La science n’est donc qu’un jeu de l’esprit comme toutes les autres disciplines, soumise à des règles de logique et de cohérence dont l’application rend compte de résultat concrets. Ces résultats peuvent faire l’objet de réalisations bien réelles, mais en aucun cas elles ne peuvent permettre de dire quoi que ce soit sur une réalité issue d’une conscience humaine, sauf à en produire des simulations. Le comportement scientifique n’est pas pertinent pour distinguer le vrai du faux de l’existence humaine. Par contre il est très utile pour la conception d’outils permettant la délivrance d’une liberté d’approche de l’expérience humaine, par un esprit voulant aborder le contenu d’une conscience humaine. Mais alors quid des lois de la Nature à l’ombre desquelles nous concevons et reproduisons ce que nous savons des fonctionnements naturels ? Comme nous l’avons déjà exprimé plus avant, il ne faut pas confondre simulation et réalité. Nous pouvons simuler une réalité, voir des réalités, mais aucune simulation ne pourra nous donner d’indice sur la validité d’une quelconque connaissance sur la réalité elle-même, et c’est ce qui fait l’atout majeur de l’existence d’une conscience.
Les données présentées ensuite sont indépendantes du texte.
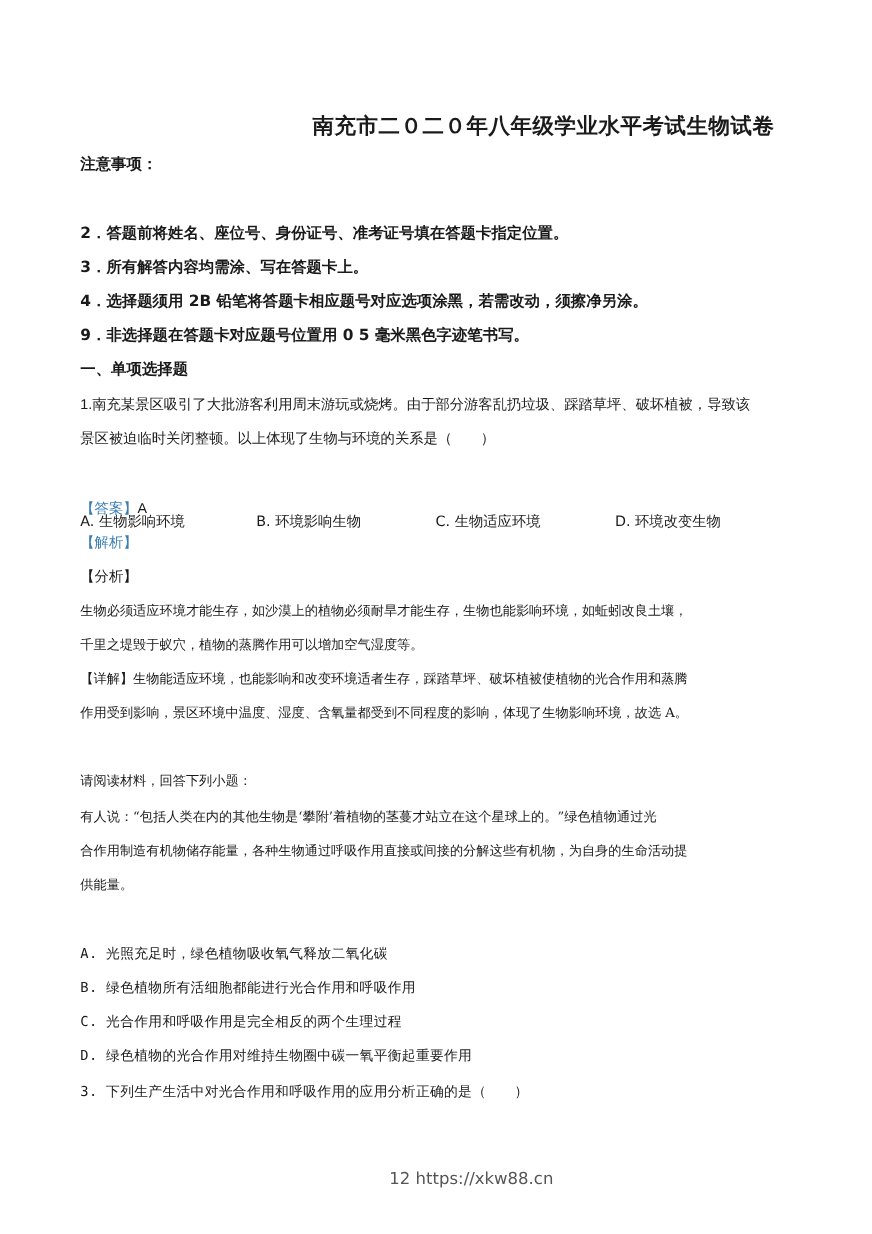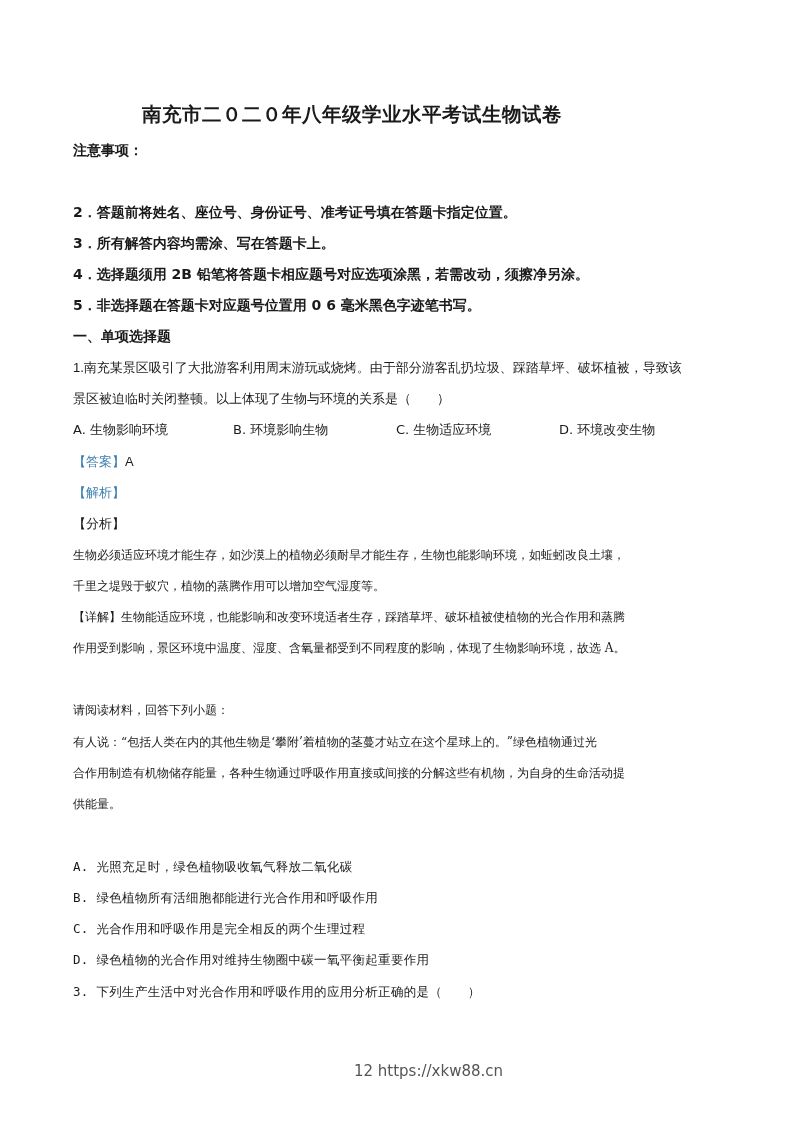--- a/index.html
+++ b/index.html
@@ -1,38 +1,38 @@
 <!DOCTYPE html>
 <html><head>
   <meta charset="utf-8">
   <style>
     html, body { margin: 0; padding: 0; background: #ffffff; }
     body { width: 793px; height: 1122px; position: relative; overflow: hidden; color: #1a1a1a; }
     .page { position: absolute; left: 0; top: 0; width: 793px; height: 1122px; }
     .line { position: absolute; left: 73px; white-space: nowrap; font-family: "DejaVu Serif", "Liberation Serif", serif; font-size: 12px; line-height: 20px; }
-    .title { position: absolute; left: 0; width: 704px; top: 101px; text-align: center; font-family: Liberation Serif, serif; font-weight: bold; font-size: 19.5px; letter-spacing: 0.5px; }
+    .title { position: absolute; left: 0; width: 704px; top: 101px; text-align: right; font-family: Liberation Serif, serif; font-weight: bold; font-size: 19.5px; letter-spacing: 0.5px; }
     .bold { font-family: "DejaVu Sans", "Liberation Sans", sans-serif; font-weight: bold; font-size: 14px; }
     .sans { font-family: Liberation Sans, sans-serif; font-size: 13px; }
     .tag-blue { color: #3d7fb0; }
-    .opt { position: absolute; font-family: "DejaVu Sans", "Liberation Sans", sans-serif; font-size: 13px; white-space: nowrap; }
+    .opt { position: absolute; font-family: "DejaVu Sans", "Liberation Sans", sans-serif; font-size: 13px; white-space: nowrap; margin-top: 44px; }
     .footer { position: absolute; left: 0; width: 793px; top: 1062px; text-align: center; font-family: "DejaVu Sans", "Liberation Sans", sans-serif; font-size: 15px; color: #555555; padding-left: 32px; }
     .q2 { font-family: "DejaVu Sans Mono", "Liberation Mono", monospace; font-size: 12.5px; letter-spacing: 0.3px; }
   </style>
 </head>
 <body>
 
 <div class="page">
 
   <div class="title">南充市二０二０年八年级学业水平考试生物试卷</div>
 
   <div class="line bold" style="top:140px">注意事项：</div>
   <div class="line bold" style="top:202px">2．答题前将姓名、座位号、身份证号、准考证号填在答题卡指定位置。</div>
   <div class="line bold" style="top:233px">3．所有解答内容均需涂、写在答题卡上。</div>
   <div class="line bold" style="top:264px">4．选择题须用 2B 铅笔将答题卡相应题号对应选项涂黑，若需改动，须擦净另涂。</div>
-  <div class="line bold" style="top:295px">5．非选择题在答题卡对应题号位置用 0 6 毫米黑色字迹笔书写。</div>
+  <div class="line bold" style="top:295px">9．非选择题在答题卡对应题号位置用 0 5 毫米黑色字迹笔书写。</div>
   <div class="line bold" style="top:326px">一、单项选择题</div>
 
   <div class="line sans" style="top:358px">1.南充某景区吸引了大批游客利用周末游玩或烧烤。由于部分游客乱扔垃圾、踩踏草坪、破坏植被，导致该</div>
   <div class="line sans" style="top:389px">景区被迫临时关闭整顿。以上体现了生物与环境的关系是（　　）</div>
 
   <div class="opt" style="left:73px; top:421px">
     <span>A.</span>
     <span>生物影响环境</span>
   </div>
   <div class="opt" style="left:233px; top:421px">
La conscience humaine est une conscience par devers soi, c’est-à-dire qui utilise l’existence de soi, pour rendre intelligible le principe d’individualisation d’une conscience. C’est par l’expérience de soi qu’un esprit personnel sort d’une inconscience de soi, dont l’histoire existentielle a permis la genèse vivante d’une identité humaine. C’est de la responsabilité de chaque être humain que de se servir de soi pour oser prendre le risque de participer à l’histoire existentielle du monde. Il ressort de cet engagement une conscience individualisée et centrée en un autre que soi qui fait la connaissance à laquelle cette conscience se destine. Ce qui nous rend conscient est bien la possibilité qui nous est offerte par l’inconscience native de notre corps à produire l’esprit, dont les outils font d’un fonctionnement humain l’instrument de nos prises de conscience. Soyons assurés que la science, comme toute pratique relevant d’une intelligence comportementale applicable pour chaque mode vie, en représente des outils souhaitables mais non strictement nécessaire à la conquête consciente, par l’esprit, d’une réalité hors d’atteinte si nous nous cantonnons à l’inconscience de nos comportements.